Bruno Pushes Budget Reform Amendment
This article is from the archive of The New York Sun before the launch of its new website in 2022. The Sun has neither altered nor updated such articles but will seek to correct any errors, mis-categorizations or other problems introduced during transfer.
State Senator Joseph Bruno made the case for the budget reform amendment during a meeting at The New York Sun’s offices yesterday.
Should the Legislature fail to act on the governor’s budget proposal by its deadline, the amendment, Proposal 1 on November’s ballot, would require that the previous year’s budget be instituted as a contingency. The deadline for action by the Legislature would shift to May 1 from April 1.
At that point, the normal battle over additional appropriations would begin. At present, legislators not only cannot propose additional spending until they have acted on the governor’s budget, but, if they miss the deadline, they lose their salaries until they do.
“This budget reform tries to correct some of the balance and the equity in the process,” Mr. Bruno, a Republican of Rensselear County, said. Supporters of the amendment have criticized a Court of Appeals ruling last year that limited the power of legislators to alter the governor’s appropriation bills.
Because the governor would retain his line-item veto power should the amendment pass, the budget process would be “exactly what happens now, only you’ve had a late budget for 20 years,” he said. “So May 1 hits, so what? You now have a contingency in place, dollars flow to the emergency places, and now you want your project? You want other things? You have to negotiate them,” Mr. Bruno said.
He added that the amendment would impose debt caps, appropriate school aid in two-year intervals – instead of the current one year – and institute an independent budget office, based on the Congressional Budget Office in Washington, which would determine the extent of the funds available.
“You want to hold up the budget in this state, all you have to do is not agree on” the amount you have to spend, he said. Mr. Bruno was asked what he would do if the amendment passes and the Democratic Party gained control of both houses of the Legislature and the governor’s office. “I would move to any place other than New York State,” he said. “You wouldn’t be able to live here.”
Currently, the Democrats hold the majority in only the Assembly. The League of Women Voters, the New York Public Intereste Group, the AFL-CIO, the Public Employees Union, and the United Federation of Teachers have all come out in support of the amendment.
The list of groups officially opposing the amendment grew larger yesterday, with the Business Council of New York State reporting that seven new business associations had joined Stop the Amendment, a coalition of watchdog groups, fiscal policy analysts, and others seeking to defeat Proposal 1.

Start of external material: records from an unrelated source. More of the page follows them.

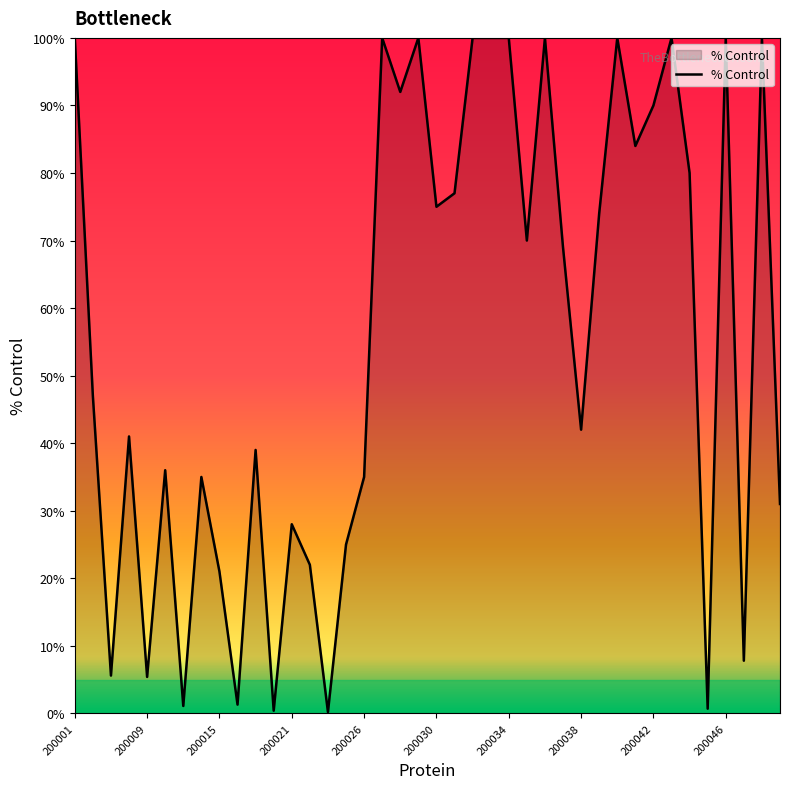

How many series are shown in this chart?

1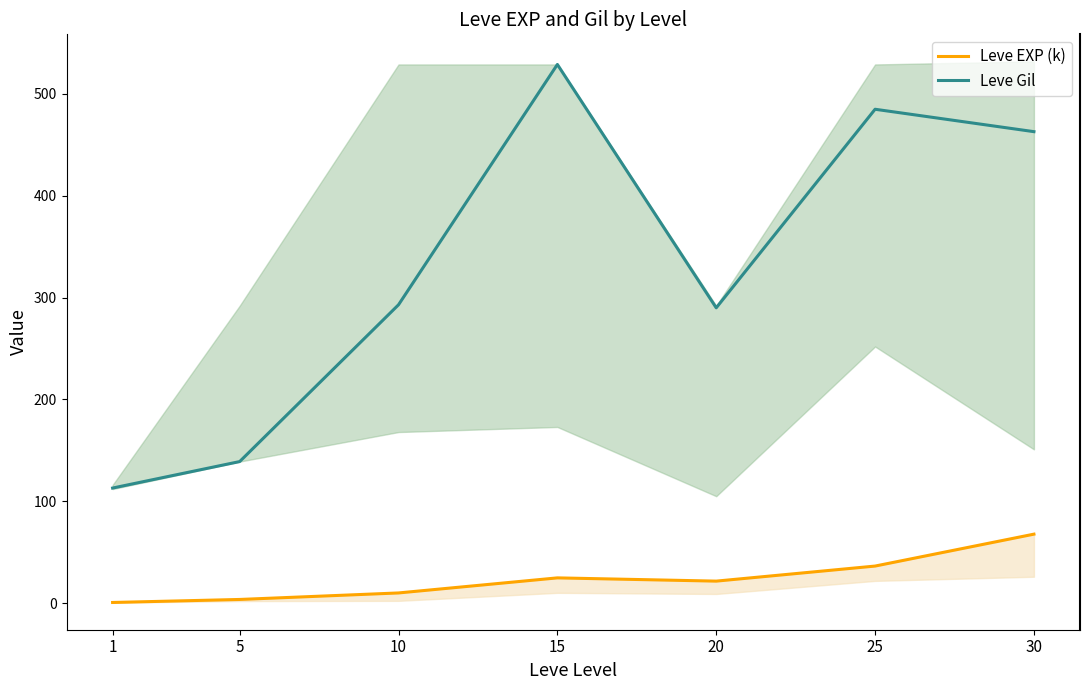

How many values in the Leve Gil series are below 293?

3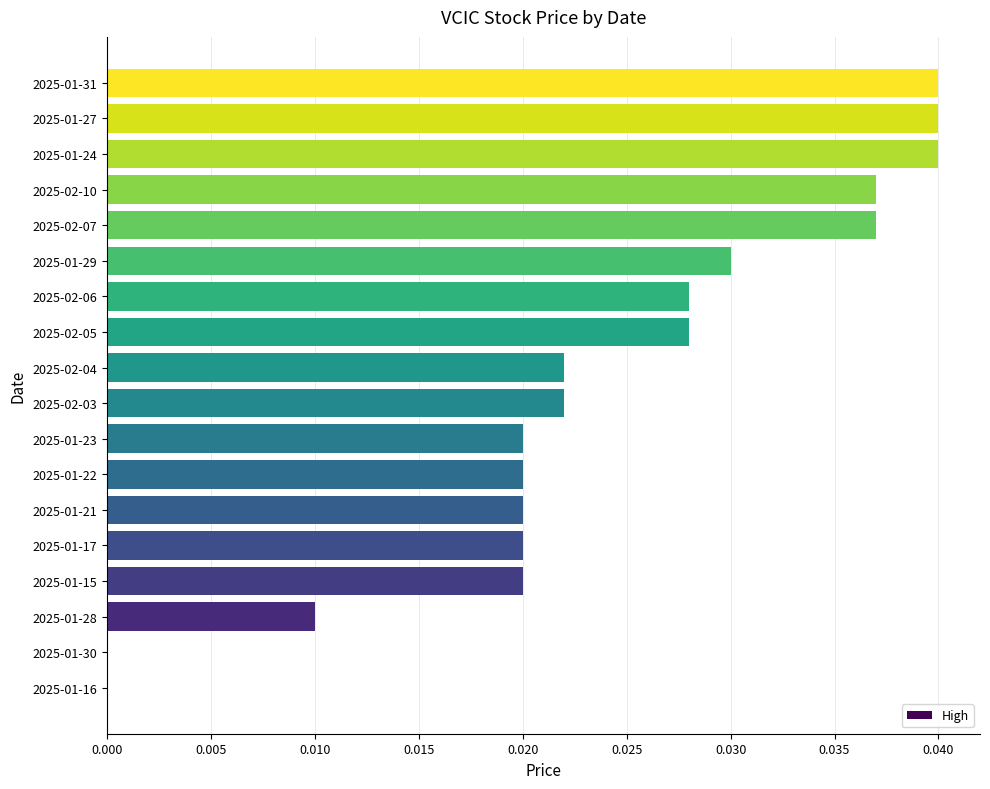

The value at 2025-02-04 is 0.0. True or false?

True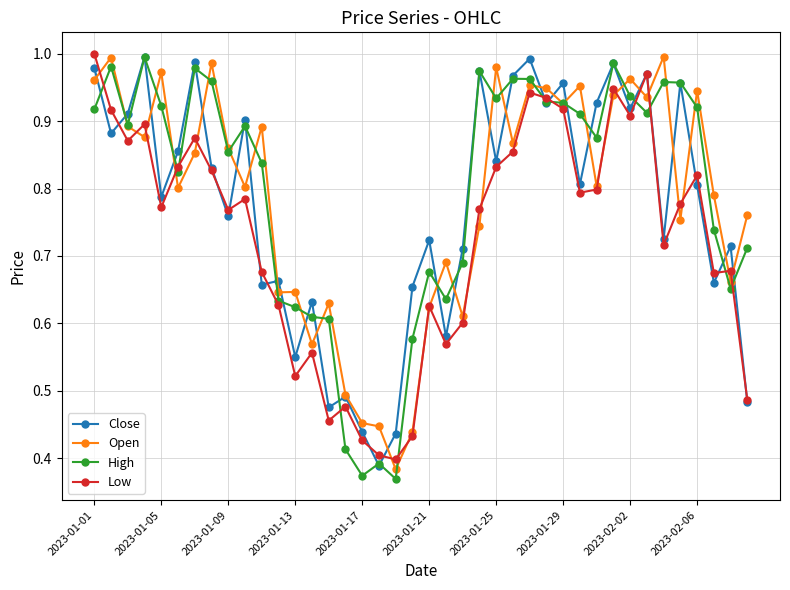

True or false: Close has more than 0 points higher than both neighbors.

True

“Speaking with one voice for manufacturing and business throughout central upstate New York, we stand opposed to the proposed amendment, as it removes several of the important checks and balances necessary for fiscal constraint currently written into the state budget process,” the president of the Manufacturers Association, Randall Wolken, said.
The coalition’s other new members are the Business Council of Westchester, the chambers of commerce of Greater Syracuse, Mohawk Valley, and Orchard Park, and the county chambers of Plattsburgh-North and Otsego Counties.
Governor Carey, who saw New York through its fiscal crisis of the late 1970s, is chairman of the coalition, which currently includes the Manhattan Chamber of Commerce, the National Federation of Independent Business, and two state budget directors under Governor Cuomo, Wayne Diesel and Dall Forsyth, among others.
Both Governor Pataki and Attorney General Elliot Spitzer, the presumed Democratic candidate for governor in 2006, also oppose the amendment, as do Mayor Koch and Seymour Lachman, a Democratic state senator from Brooklyn from 1996 to 2004.